The Primordial Emotions: The Dawning of Consciousness
- Author: Derek Denton
- Language: English
- Subject: Consciousness
- Publication date: 2006
- Publication place: Australia
- Media type: Print
- ISBN: 978-0-19-920314-7

= The Primordial Emotions =

2006 book by Derek Denton

The Primordial Emotions: The Dawning of Consciousness is a 2006 book by Australian neuroscientist Derek Denton.

==Summary==
Denton argues that, if self-awareness and intentionality are intrinsic to consciousness, the primordial emotions such as thirst, hunger and pain (that involve feeling the self and intentionality) are the likely precursors to consciousness; that a kind of non-reflective consciousness evolved along with these feelings and before the emergence of cognition. This opposes the view put by Edelman and others that consciousness emerged after the development of cognitive processes such as the ability to create a scene from diverse sensory inputs.

He sees the evolution of consciousness as a gradual, continuous process, beginning in the brain's most primitive regions with non-reflective consciousness of instincts, followed by reflective consciousness of the feelings and impulses associated with these instincts (this subjective experience is what he terms "primordial emotions"), then reflective consciousness of surroundings evolves, followed by the emergence of reflective consciousness of memories and behavioural options.

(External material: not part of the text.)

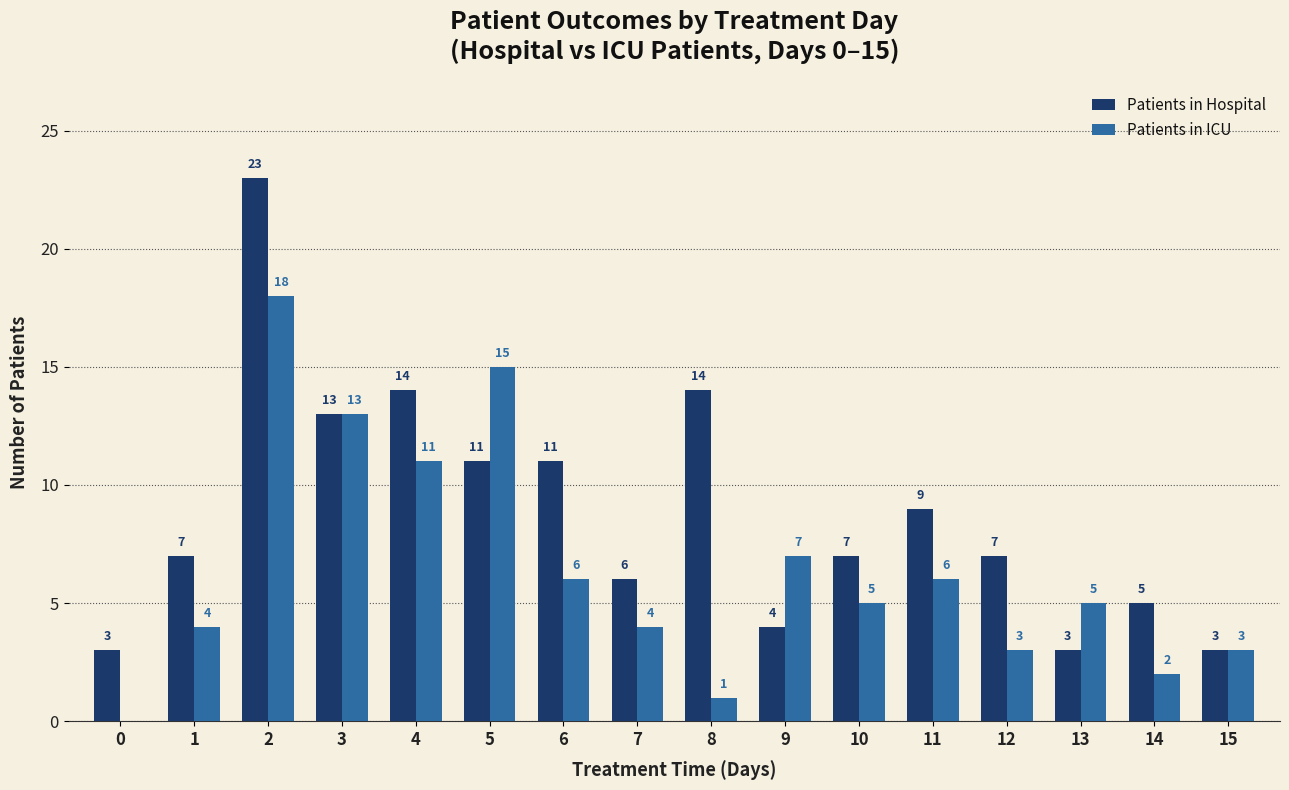

How many positive values does the Patients in ICU series have?

15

Denton distinguishes between
1. primordial emotions, "imperious states of arousal and compelling intentions to act" (p. 7) driven by activation of interoceptors and involving ancient, lower brain regions such as the medulla, midbrain and hypothalamus, and
2. "classic" emotions, such as anger, fear and love, driven by distance receptors (vision, hearing, olfaction) and mediated by higher, more recently evolved brain regions.